Therapy can help create more compassionate relationships with these internal experiences.

My Approach to Neuroscience-Informed Therapy

My work is relational, affirming, trauma informed, and grounded in nervous system awareness.

Together we may explore:

  • nervous system responses

  • emotional regulation patterns

  • attachment dynamics

  • stress and burnout

  • trauma adaptations

  • self-protective coping strategies

  • relationship dynamics

I integrate approaches such as:

  • attachment focused therapy

  • Internal Family Systems informed work

  • emotion focused processing

  • nervous system regulation and awareness

I approach neuroscience as a way of increasing understanding and self-compassion, not reducing people to brain chemistry or diagnoses.

Therapy is ultimately about helping people feel more connected to themselves, their emotions, and their relationships.

Who I Work With

I work with adults experiencing:

  • anxiety and panic

  • emotional overwhelm

  • burnout and chronic stress

  • trauma and attachment wounds

  • ADHD or autism related challenges

  • relationship difficulties

  • dissociation or shutdown

  • perfectionism and overfunctioning

Many clients also seek support for:

  • identity exploration

  • grief and loss

  • emotional regulation

  • caregiver stress

  • life transitions

Telehealth Neuroscience-Informed Therapy (MA, NH, ME, RI)

I provide virtual neuroscience-informed therapy for adults located in:

  • Massachusetts

  • New Hampshire

  • Maine

  • Rhode Island

Telehealth allows therapy to occur in a familiar environment that may feel more accessible and regulating for many clients.

Frequently Asked Questions

What is neuroscience-informed therapy?

Neuroscience-informed therapy integrates understanding of the nervous system, emotional regulation, attachment, and stress responses into the therapy process.

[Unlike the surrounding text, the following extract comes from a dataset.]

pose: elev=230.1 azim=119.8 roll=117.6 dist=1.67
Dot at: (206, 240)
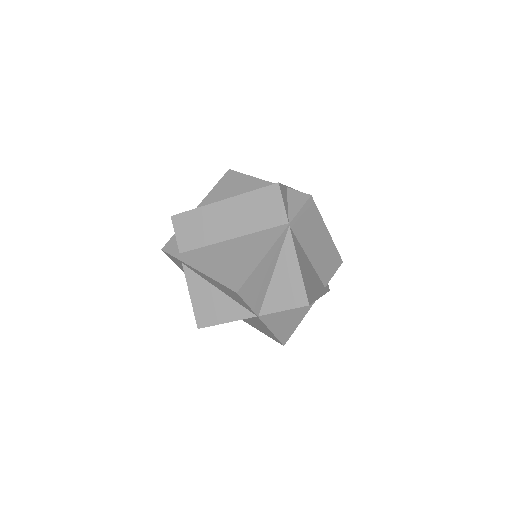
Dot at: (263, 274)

Is neuroscience-informed therapy the same as medical treatment?

No. Neuroscience-informed therapy is not about treating people as medical problems. It uses nervous system and brain-body understanding to support emotional awareness, regulation, and healing.

Can neuroscience-informed therapy help with trauma or anxiety?

Yes. Understanding nervous system responses can be especially helpful for people experiencing trauma, anxiety, emotional overwhelm, burnout, or chronic stress.

Related Specialties

You may also be interested in:

  • Trauma Therapy

  • Emotional Regulation Therapy

  • Burnout Recovery Therapy

  • Neurodivergent Affirming Therapy

  • Attachment and Relationship Pattern Therapy

Next Steps

Many emotional struggles begin to make more sense when viewed through the lens of nervous system adaptation, attachment, and lived experience rather than self-blame.

Therapy can help you better understand your emotional patterns, reconnect with your nervous system, and build greater flexibility, self-compassion, and emotional resilience over time.